If you run docker volume ls, you'll see a volume like projectfolder_data_volume. To delete it, run docker volume rm projectfolder_data_volume.

Worked for me thanks, saved me a lot of time.

[vit-lebediev]

My case was trivial, but I spent a lot of time searching for an answer, including carefully reading through this thread, so it might be helpful for someone in the future.

In my case, I was starting a container with docker-compose up -d, meaning I didn't see logs, and was still getting this error after trying all the suggestions. After that I went to take a look at a dockerfile, saw that there's pretty detailed log about what's going on during container startup.

Then I tried to start it without -d detached mode, and searched for Creating user ${MYSQL_USER} log line.

It turned out, my user was not created because username was 1 character too long, and I got String '<redacted_username>' is too long for user name (should be no longer than 16)

[oyepez003]

Make sure you has the next config, remove the volume and try again...

db_service:
    ...
    environment:
      MYSQL_DATABASE: 'mydb'
      MYSQL_USER: 'custom_user'
      MYSQL_PASSWORD: 'custom_password'
      MYSQL_ALLOW_EMPTY_PASSWORD: 'true'
      MYSQL_ROOT_PASSWORD: ''
      MYSQL_ROOT_HOST: '%'
   ...

Of course, the empty password is only to make easy the management for the development environment.

[amjadataallah]

Unfortunately, I tried all of the solutions above and none worked for me.
I am working on Laravel for APIs and Angular as frontend.

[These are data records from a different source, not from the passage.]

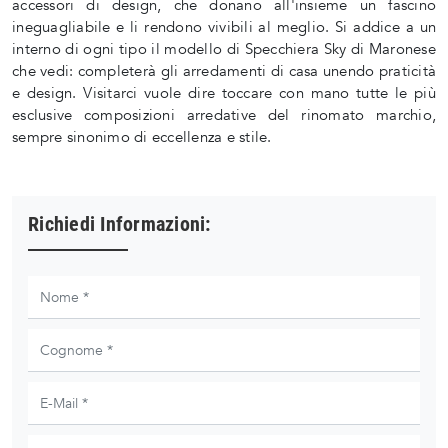
accessori di design, che donano all'insieme un fascino
ineguagliabile e li rendono vivibili al meglio. Si addice a un
interno di ogni tipo il modello di Specchiera Sky di Maronese
che vedi: completerà gli arredamenti di casa unendo praticità
e design. Visitarci vuole dire toccare con mano tutte le più
esclusive composizioni arredative del rinomato marchio,
sempre sinonimo di eccellenza e stile.
Richiedi Informazioni:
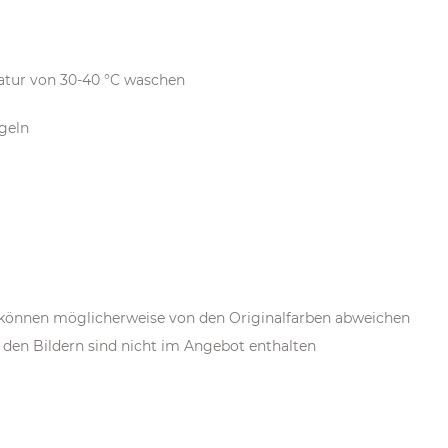
atur von 30-40 °C waschen
ügeln
m können möglicherweise von den Originalfarben abweichen
den Bildern sind nicht im Angebot enthalten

This is the docker-compose file I have:

version: "3.7"
services:
app:
build:
args:
user: dfs
uid: 1000
context: ./
dockerfile: Dockerfile
image: gaming
container_name: gaming-app
restart: unless-stopped
working_dir: /var/www
volumes:
- ./:/var/www
networks:
- gaming
ports:
- 9000:80
depends_on:
- db

db:
image: mysql:5.7
container_name: gaming-db
restart: unless-stopped
environment:
MYSQL_PORT: ${DB_PORT}
MYSQL_DATABASE: ${DB_DATABASE}
MYSQL_ROOT_PASSWORD: ${DB_PASSWORD}
MYSQL_PASSWORD: ${DB_PASSWORD}
MYSQL_USER: ${DB_USERNAME}
#SERVICE_TAGS: dev
#SERVICE_NAME: mysql
volumes:
- ./docker-compose/mysql:/docker-entrypoint-initdb.d
- ./docker-compose/data:/var/lib/mysql
- ./docker-compose/log/:/var/log/
networks:
- gaming
ports:
- 3306:3306

nginx:
image: nginx:alpine
container_name: gaming-nginx
restart: unless-stopped
ports:
- 8000:80
- 8080:8080
volumes:
- ./:/var/www/
- ./docker-compose/nginx:/etc/nginx/conf.d/
networks:
- dfsgt
depends_on:
- db

networks:
gaming:
driver: bridge

[tianon]

These sorts of questions/requests for support would be more appropriately posted to the Docker Community Forums, the Docker Community Slack, or Stack Overflow.